O ministro Luís Roberto Barroso, do Supremo Tribunal Federal, afirmou nesta sexta-feira (23/2) que o poder do tráfico sobre comunidades carentes representa “uma das maiores violações de direitos humanos no Brasil”.
Em evento na Defensoria Pública do Rio de Janeiro, ele voltou a defender a descriminalização das drogas para tentar mudar essa realidade, já que a atual política repressiva não chega a resultados práticos. “A única coisa que a criminalização faz é assegurar o monopólio do traficante. Portanto, o Estado é parceiro do traficante ao criminalizar as drogas.”
“Não me é indiferente um jovem da zona sul que morra de overdose de cocaína. Qualquer morte deve ser lamentada. Mas o maior problema é o poder do tráfico sobre comunidades carentes, o que eu considero uma das maiores violações de direitos humanos no Brasil”, diagnosticou o ministro em evento na Defensoria Pública fluminense.
“Isso impede uma família honesta de criar seus filhos em uma cultura de honestidade. Essa juventude perde o futuro, a perspectiva de uma vida digna e honesta. A política de drogas no Brasil tem que ter por principal objetivo retomar esses espaços, quebrar o poder do tráfico. E a luta armada contra o tráfico não tem sido vitoriosa”, disse Barroso.
A declaração vem em meio à inédita intervenção federal na área de segurança do Rio de Janeiro. Integrantes da gestão Michel Temer (MDB) e das Forças Armadas já declararam que o objetivo principal será combater o tráfico de drogas. E isso será feito com grandes operações em comunidades carentes – não à toa, o governo pretende requisitar a expedição de mandados coletivos de busca e apreensão.
O ministro do Supremo entende que a descriminalização deveria começar com a maconha. Se a medida funcionar, poderia ser estendida à cocaína, opinou. Citando o economista norte-americano Milton Friedman, Barroso destacou que, com a proibição das drogas, o Poder Público é sócio dos traficantes.
Para o magistrado, uma política de drogas eficaz deveria se destinar, principalmente, a proteger os usuários e evitar o encarceramento de pessoas que não são perigosas. Na visão do ministro, o Brasil deveria se inspirar nos modelos de países da Europa e, em parte da América do Norte, que buscam resguardar a saúde dos consumidores de entorpecentes. Assim, seria possível tratá-los melhor e quebrar o poder do tráfico.

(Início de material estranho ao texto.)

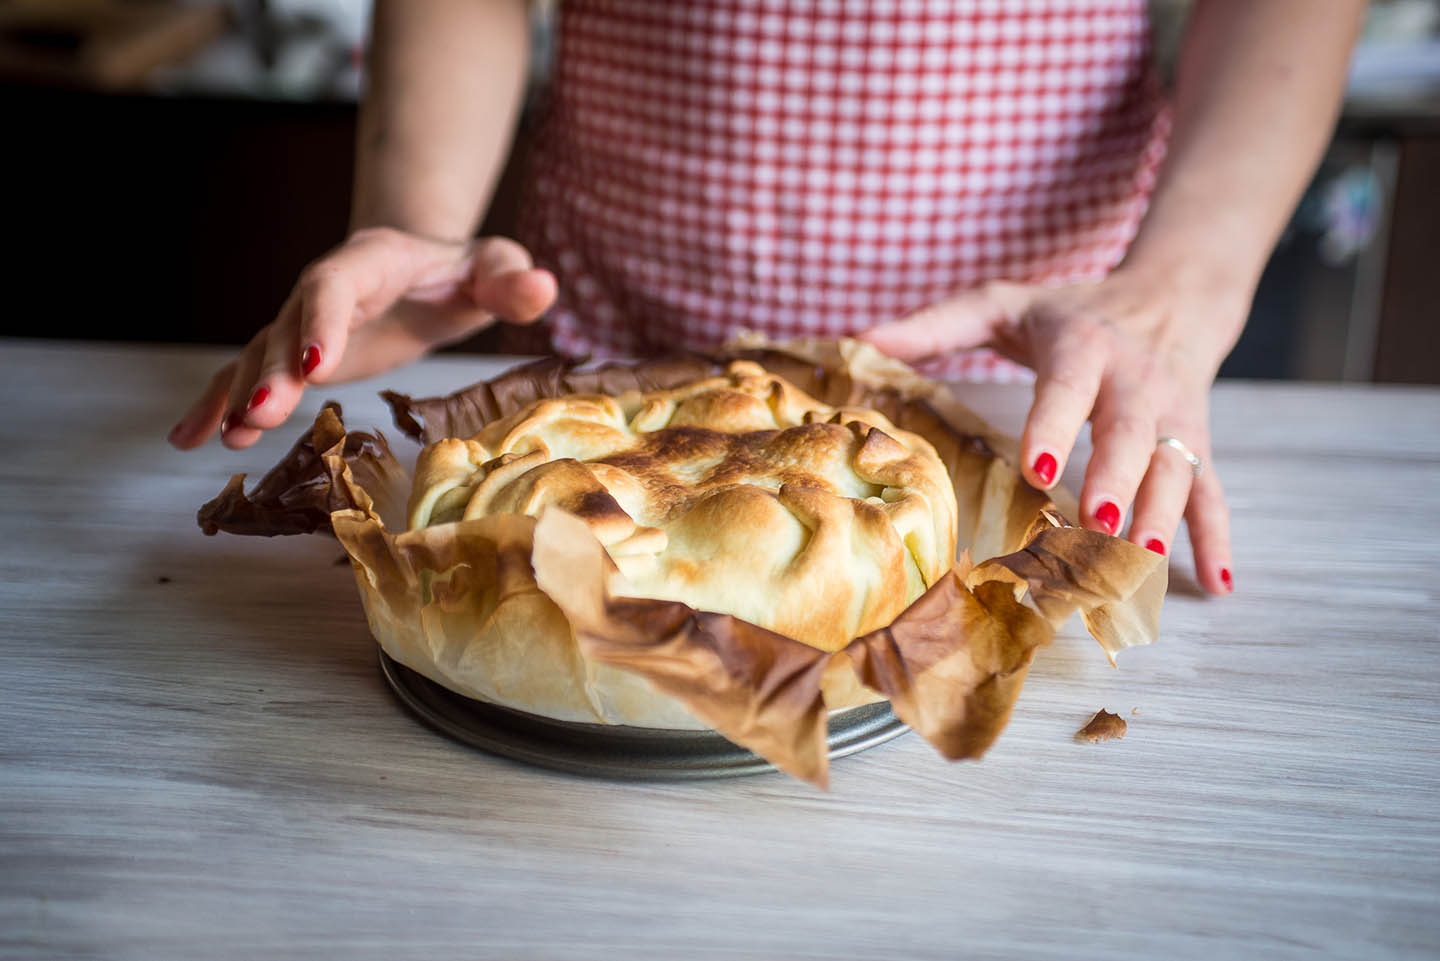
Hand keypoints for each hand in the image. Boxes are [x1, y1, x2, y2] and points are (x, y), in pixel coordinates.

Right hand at [168, 228, 556, 450]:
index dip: (323, 320)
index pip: (338, 285)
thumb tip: (543, 287)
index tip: (317, 362)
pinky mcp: (296, 353)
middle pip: (289, 327)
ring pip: (261, 356)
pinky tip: (195, 439)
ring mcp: (304, 322)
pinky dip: (221, 404)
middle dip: (274, 373)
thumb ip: (512, 279)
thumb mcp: (495, 267)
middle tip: (261, 417)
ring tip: (221, 437)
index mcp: (372, 263)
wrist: (423, 261)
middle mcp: (325, 290)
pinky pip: (251, 375)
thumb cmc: (464, 270)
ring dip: (239, 395)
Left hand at [859, 268, 1239, 594]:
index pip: (1069, 388)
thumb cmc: (1071, 312)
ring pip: (1176, 471)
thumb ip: (936, 325)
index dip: (1056, 425)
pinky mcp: (1198, 445)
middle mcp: (1137, 383)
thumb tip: (860, 343)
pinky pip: (1213, 492)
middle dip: (1117, 480)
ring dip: (1162, 518)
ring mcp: (1174, 418)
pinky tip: (1214, 583)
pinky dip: (1215, 537)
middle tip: (1098, 524)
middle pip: (1132, 435)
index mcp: (1084, 347)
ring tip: (1140, 563)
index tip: (1038, 469)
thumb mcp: (1003, 304)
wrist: (1172, 295)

Com relação ao aprisionamento de pessoas que não oferecem risco à sociedade, Barroso mencionou que 77,36% dos condenados por tráfico no Rio não tinham antecedentes criminais, conforme a pesquisa Tráfico e sentenças judiciais – uma análise das justificativas na aplicação de Lei de Drogas no Rio de Janeiro, produzida pela Defensoria fluminense e pela Secretaria Nacional de Políticas sobre Drogas (Senad), vinculada ao Ministério da Justiça.
“Você encarcera esse menino que é primário, com bons antecedentes, que não era perigoso. Ele vai cumprir uma parte da pena preso. No dia que entrar no sistema penitenciário, já tem que escolher a qual organização criminosa vai aderir. Isso se já não escolherem por ele antes devido ao lugar onde ele mora. Nesse dia, o jovem que não era perigoso começa a ficar perigoso. Porque ele começa a dever à organização criminosa. Do lado de fora, sua família passa a ser ameaçada. Quando ele sair, um ano e meio depois, depois, estará muito pior do que quando entrou”, avaliou.
O pior é que cada vaga no sistema penitenciário custa R$ 40 mil para ser aberta e R$ 2 mil mensais aos cofres públicos, disse o ministro. E a prisão não enfraquece o tráfico, ressaltou, pois no dia seguinte o acusado é substituído.
“Vejam a insanidade: a prisão destrói a vida do rapaz, custa dinheiro pra sociedade, ele sai pior do que entrou e não afeta o tráfico. No mínimo, as autoridades de segurança pública e a sociedade brasileira têm que colocar na mesa que essa política fracassou e discutir soluções”.
Embora tenha reconhecido que, em geral, não concede muitos pedidos de Habeas Corpus, o membro do Supremo garantiu que assina HCs com frequência em casos de tráfico de drogas.
De acordo com ele, há muitos erros em processos desse tipo. Por isso, ele defendeu o fim das prisões preventivas quando a quantidade de entorpecente for pequena e se presumir que o acusado não integra organização criminosa. “Isso já aliviaria de maneira relevante o sistema penitenciário”, afirmou.
Sérgio Rodas é correspondente da revista Consultor Jurídico no Rio de Janeiro.
Revista Consultor Jurídico, 23 de fevereiro de 2018.